The fact about online based DRM is that you have no certainty in your ability to play your games at any point in the future. If one of your games, has it’s DRM server die, you will end up in 2 situations, either you will never be able to reinstall because the initial install requires a server activation. Another situation for more heavy handed DRM, is that you may have a game that does periodic DRM checks where if the DRM server dies, then your game stops working within a few minutes, to a few hours.
If your PS4 requires any kind of online activation, then you have to wonder, if sony leaves the console market or just decided to stop supporting the PS4 because a new console came out, or if they go out of business. (how many people here have ever gone back to an older console to play a game, or played a game that is older than a year or 2, or played a game by a game maker that went out of business. (what if those games required online activation? )

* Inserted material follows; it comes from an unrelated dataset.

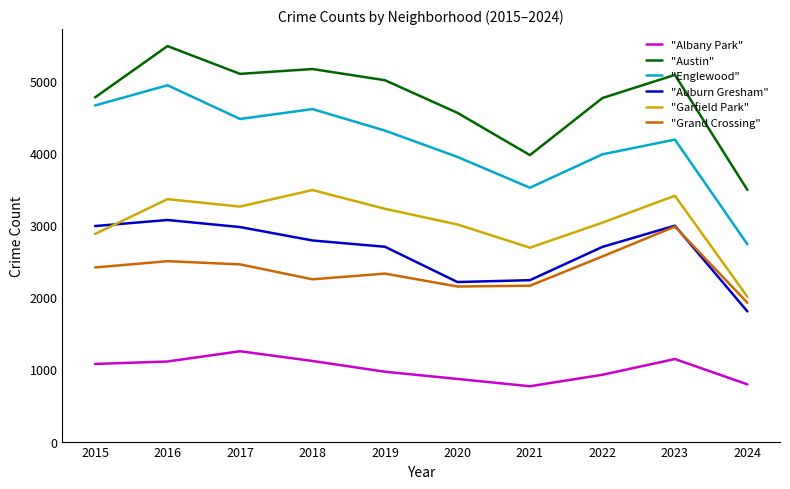

Which series changed the most between 2015 and 2017?

"Garfield Park"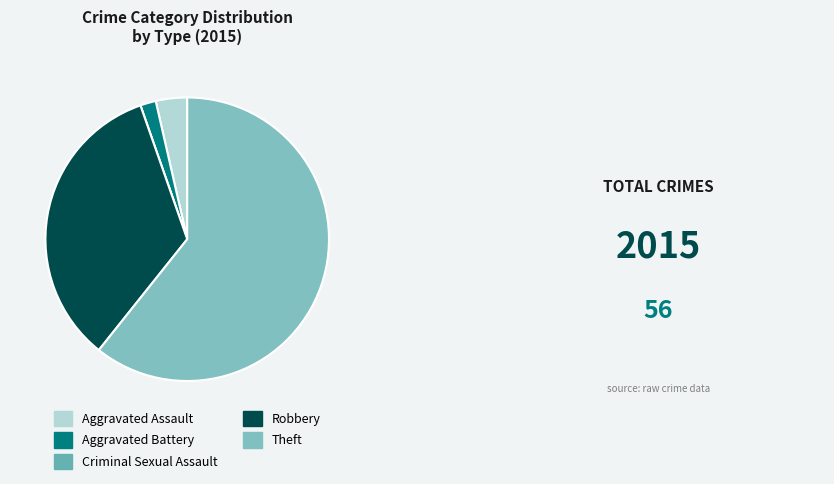

Is it true that Criminal Sexual Assault is 0% of the pie?

True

Furthermore, without annoying online DRM, even if a multiplayer game loses support, dedicated servers can still remain, for example, the game freespace 2 still has an online community, long after the game lost support and related servers were shut down.
If gaming was pure
If gaming was pure entertainment, that wouldn't matter because it would be interchangable with some other surviving content.
The problem is, we want gaming to be art (which is timeless, intrinsically valuable, and not interchangable) and yet we continually support platforms which are completely designed to NOT be timeless.
Seriously, tell a gamer their content is not art and they'll chastize you. Tell them their art can't be timeless and they'll chastize you for "not supporting the console makers ability to make money" or
"PCs are just too hard".
Shows how much they want their games to actually be art… :-
WHEN is Balmer going to be
WHEN is Balmer going to be fired?
Between the Win 8 trainwreck and the check in mommy drm on the XBone, there should be plenty of blood in the water for sharks.
Glad I got rid of my MS stock.
this once every 24 check in
this once every 24 check in thing is WAY overboard, guaranteed they’ll be a workaround cause I know too many poorer people that don’t have internet access except their phone.